Des images de l'AFPTV ont montré des personnes retournant dans la banlieue sud de la capitale libanaise, particulièrement ciblée ces dernières semaines, certaines agitant le drapeau jaune du Hezbollah ou portant des portraits de son ancien chef, Hassan Nasrallah, tué par Israël en 2024.

"Nous sommes fatigués de la guerre et nous voulons la sécurité et la paix", a dit à l'AFP à Beyrouth Jamal Chehab, une femme au foyer de 61 ans, saluant l'accord de trêve.

Mais quelques heures plus tard, l'armée libanaise a évoqué "un certain nombre de violations de l'accord, plusieurs actes d'agression israéliens ayant été recensés, sans compter les bombardements sporadiques qui ont touché plusieurs villages". Elle a appelé les personnes déplacées par les combats à s'abstenir de retourner immédiatement dans le sud du Liban.

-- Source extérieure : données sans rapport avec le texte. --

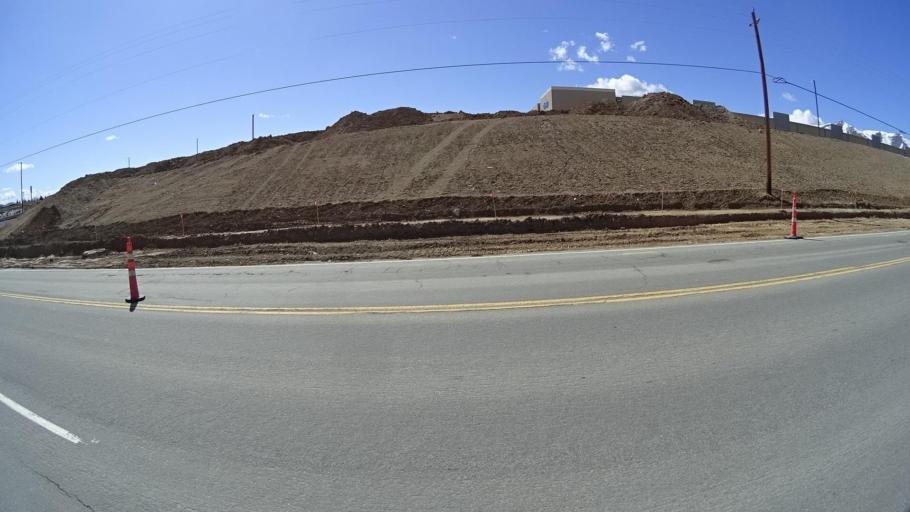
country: US
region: Nevada
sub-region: Washoe County
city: Golden Valley
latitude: 39.6019
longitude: -119.8480
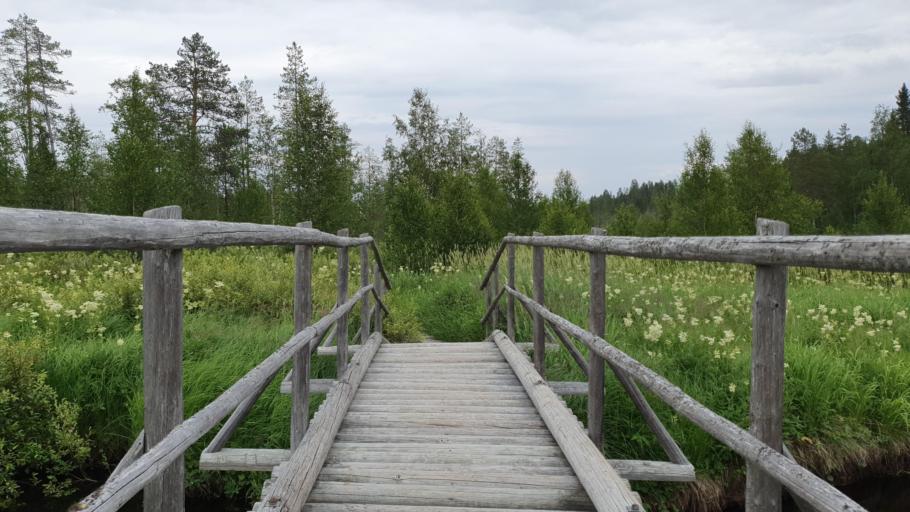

L'armée israélienne a averti qu'elle maintenait son déploiement terrestre dans cette région, et a demandé à la population de ne pas revenir sur la rive sud du fleuve Litani.

Malgré ces mises en garde, des journalistes de l'AFP ont vu des embouteillages monstres se former au nord du Litani, motocyclistes et automobilistes patientant pendant des heures pour pouvoir franchir le dernier pont, lourdement endommagé par un bombardement israélien, reliant le sud du Liban au reste du pays.

Le Hezbollah a pour sa part annoncé avoir "bombardé un rassemblement de soldats israéliens près de la ville de Khiam", dans le sud-est du Liban, "en réponse à la violation du cessez-le-feu par l'armée d'occupation".

L'Agence nationale d'information (Ani, officielle) a rapporté des bombardements contre cette localité et le village voisin de Debbine, ainsi que d'"intenses activités de drones" dans la même région.

Donald Trump a annoncé jeudi qu'Israël et le Liban s'étaient mis d'accord sur un cessez-le-feu de dix jours, ajoutant qu'il s'efforçait d'organiser la toute première rencontre à la Maison Blanche entre le président du Liban Joseph Aoun et le Premier ministre israélien Benjamin Netanyahu.